Well, that settles it – there must be a nest!’

  ‘You’re not thinking of taming a young eagle, I hope?’ said Dinah, in alarm.

  ‘Don’t worry. Kiki would never let Jack have a tame eagle,’ said Lucy-Ann.

  This was true, and Dinah heaved a sigh of relief.

  ‘They rose from somewhere behind the castle as far as I could see,’ said Jack eagerly. ‘Let’s go round and see if we can find out where their nest is. Come on.’

  They left the strange, untidy landslide, and, following Tassie, made their way to the east, climbing over the hillside with difficulty. Tassie led them to a winding little path, narrow but safe.

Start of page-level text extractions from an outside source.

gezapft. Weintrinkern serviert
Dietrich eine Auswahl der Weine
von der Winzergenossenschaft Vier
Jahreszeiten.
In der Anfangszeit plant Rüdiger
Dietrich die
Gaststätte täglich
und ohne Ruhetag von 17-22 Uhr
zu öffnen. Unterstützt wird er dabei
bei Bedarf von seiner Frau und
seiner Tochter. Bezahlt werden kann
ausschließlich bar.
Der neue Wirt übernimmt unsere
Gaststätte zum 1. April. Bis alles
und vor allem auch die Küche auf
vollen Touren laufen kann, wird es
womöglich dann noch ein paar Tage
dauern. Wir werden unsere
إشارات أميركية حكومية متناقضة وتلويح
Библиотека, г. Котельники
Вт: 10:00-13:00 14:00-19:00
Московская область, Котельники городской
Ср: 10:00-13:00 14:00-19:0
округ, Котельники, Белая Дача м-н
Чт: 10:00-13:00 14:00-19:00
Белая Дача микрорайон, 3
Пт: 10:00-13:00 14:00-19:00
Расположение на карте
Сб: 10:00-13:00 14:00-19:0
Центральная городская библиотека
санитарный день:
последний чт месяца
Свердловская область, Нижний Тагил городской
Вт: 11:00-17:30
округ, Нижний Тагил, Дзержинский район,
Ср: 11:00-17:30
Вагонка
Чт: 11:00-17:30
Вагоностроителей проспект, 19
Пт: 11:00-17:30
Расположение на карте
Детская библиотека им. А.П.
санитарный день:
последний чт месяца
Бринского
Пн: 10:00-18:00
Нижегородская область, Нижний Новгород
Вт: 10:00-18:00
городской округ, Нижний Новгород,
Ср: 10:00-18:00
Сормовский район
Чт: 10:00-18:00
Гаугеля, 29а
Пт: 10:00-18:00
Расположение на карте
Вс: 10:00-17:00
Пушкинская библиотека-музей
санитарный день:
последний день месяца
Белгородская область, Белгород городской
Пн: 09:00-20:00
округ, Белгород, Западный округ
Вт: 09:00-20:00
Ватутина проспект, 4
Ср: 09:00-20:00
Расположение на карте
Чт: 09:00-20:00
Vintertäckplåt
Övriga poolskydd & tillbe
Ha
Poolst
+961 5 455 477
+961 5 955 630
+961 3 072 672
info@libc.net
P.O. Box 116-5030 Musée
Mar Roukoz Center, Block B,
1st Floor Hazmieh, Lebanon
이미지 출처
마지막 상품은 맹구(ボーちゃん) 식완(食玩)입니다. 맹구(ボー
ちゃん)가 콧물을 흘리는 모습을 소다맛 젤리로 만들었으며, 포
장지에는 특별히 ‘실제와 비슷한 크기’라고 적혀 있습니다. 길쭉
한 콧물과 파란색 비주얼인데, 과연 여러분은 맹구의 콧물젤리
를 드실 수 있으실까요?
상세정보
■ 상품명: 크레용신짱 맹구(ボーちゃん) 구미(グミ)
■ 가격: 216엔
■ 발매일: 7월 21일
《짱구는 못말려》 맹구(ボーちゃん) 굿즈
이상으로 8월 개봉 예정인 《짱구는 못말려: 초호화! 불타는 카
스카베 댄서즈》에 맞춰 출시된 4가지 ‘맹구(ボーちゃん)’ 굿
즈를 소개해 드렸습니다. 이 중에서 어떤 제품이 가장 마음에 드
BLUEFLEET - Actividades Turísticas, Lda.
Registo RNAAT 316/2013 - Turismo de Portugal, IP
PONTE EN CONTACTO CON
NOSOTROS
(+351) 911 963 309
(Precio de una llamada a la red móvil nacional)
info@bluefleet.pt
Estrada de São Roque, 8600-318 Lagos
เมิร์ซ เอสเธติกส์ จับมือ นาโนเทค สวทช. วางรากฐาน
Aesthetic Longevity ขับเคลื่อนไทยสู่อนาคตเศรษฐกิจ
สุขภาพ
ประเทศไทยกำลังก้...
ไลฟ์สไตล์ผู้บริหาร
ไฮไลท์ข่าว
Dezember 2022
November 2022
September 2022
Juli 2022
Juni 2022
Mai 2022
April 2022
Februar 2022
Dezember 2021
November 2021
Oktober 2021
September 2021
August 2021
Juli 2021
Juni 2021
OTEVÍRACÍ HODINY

  ‘Whose path is this?’ said Dinah in surprise.

  ‘The rabbits’ path,’ said Tassie. ‘There are millions here. They make quite good little paths all over the place.’

  ‘I can’t go any further!’ panted Lucy-Ann after some while. ‘I’m tired out. Let’s rest and have our tea. The eagles’ nest won’t run away.’

  Everyone thought that was a good idea. They flopped down on the grass, panting. Philip slung his knapsack round to his chest and undid it. He handed out the food, and then lay flat on the ground. Button immediately began to lick his face all over.

  It was lovely to have a drink, though there wasn’t nearly enough. No one seemed very hungry, but Button and Kiki managed quite a few sandwiches between them. Tassie had a few too. She was the least tired out of any of them. She sat and scratched Kiki’s head, whilst the others lay flat on the hillside.

  They soon recovered and sat up. Philip heard the trickling of water somewhere near by and went to investigate. He still felt terribly thirsty. He called back to the others:

  ‘The spring that runs past our cottage runs here. It’s lovely and cold. Anyone want a drink?’

  Everybody did. They got up and went to the little spring that gushed out from a hole in the hillside and then ran and leapt over the pebbly bed until it once more disappeared into the earth, to come out again further down.